A recente aprovação de um projeto de lei que permite a comercialização e posse de spray de pimenta para mulheres acima de 16 anos no Brasil, com o intuito de proporcionar uma defesa pessoal, tem gerado discussões. Embora a medida apresente uma alternativa de autocuidado, críticos argumentam que se trata de uma solução temporária e não de uma abordagem efetiva e segura para a questão da segurança pública.

De acordo com a promotora de Justiça do Ministério Público de São Paulo e presidente do Instituto Pró-Vítima, a iniciativa pode criar uma falsa sensação de segurança. Celeste Leite dos Santos expressa que, embora o spray possa ser útil em determinadas situações, seu uso não é tão simples e requer treinamento adequado. Ela destaca o risco do produto se voltar contra a própria usuária se manuseado de maneira equivocada, como em um dia ventoso, ou se utilizado a uma distância muito curta, onde o agressor pode reverter a situação e tomar o spray da vítima.

Além disso, o projeto exige que as compradoras apresentem um documento com foto, comprovante de residência e certidão de antecedentes criminais. Contudo, Celeste critica a ausência de exigência de um certificado de treinamento para o manuseio do spray, colocando em pauta a responsabilidade do governo em definir quem seria responsável por esse treinamento.

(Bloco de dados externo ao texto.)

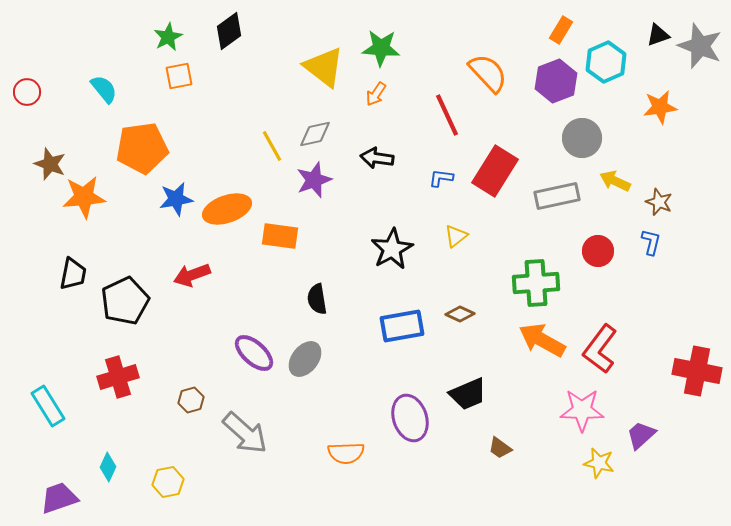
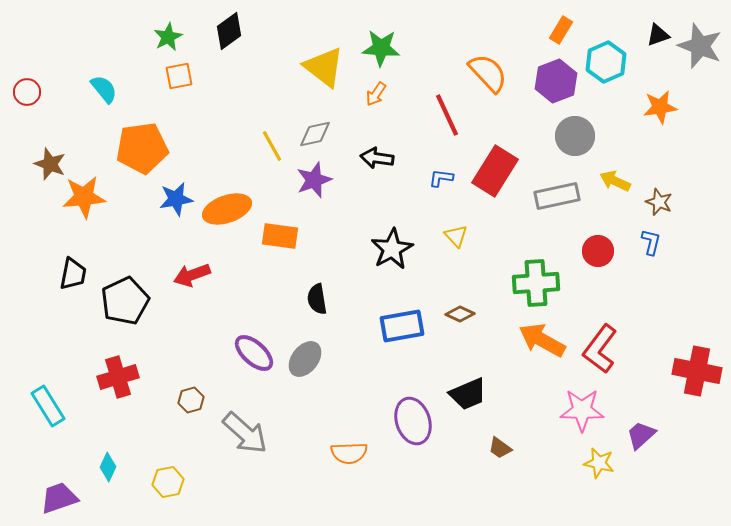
gray circle at (582, 138): moved 7 px left, 2 px up
yellow triangle at (456, 236): rotated 35 degrees counterclockwise
purple ellipse at (410, 418): moved 3 px right, 3 px down
orange semicircle at (346, 453): moved 3 px right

Ela ressalta também que, embora o spray deva ser usado apenas em casos de legítima defesa, existem situações onde seu uso pode resultar em consequências legais negativas para a mulher, caso a utilização não seja considerada adequada ou desproporcional. As penalidades podem incluir multas ou até mesmo responsabilização criminal por lesão corporal.

Celeste enfatiza que a busca por segurança vai além do uso de armamentos. Ela propõe que as mulheres adotem posturas comportamentais que inibam abordagens agressivas, como manter a atenção ao ambiente ao seu redor e exibir uma linguagem corporal firme que transmita confiança. Além disso, sugere a aprendizagem de técnicas de defesa pessoal que possam ajudar em situações de risco.

Para a promotora, a falha na proteção e empoderamento das mulheres é um problema que envolve todos os setores do governo. O Legislativo, segundo ela, não avança em prol da igualdade; o Judiciário frequentemente não está preparado para acolher as vítimas e o Executivo carece de políticas públicas concretas. Portanto, a questão da segurança feminina demanda uma abordagem mais abrangente e estruturada, que vá além de medidas isoladas.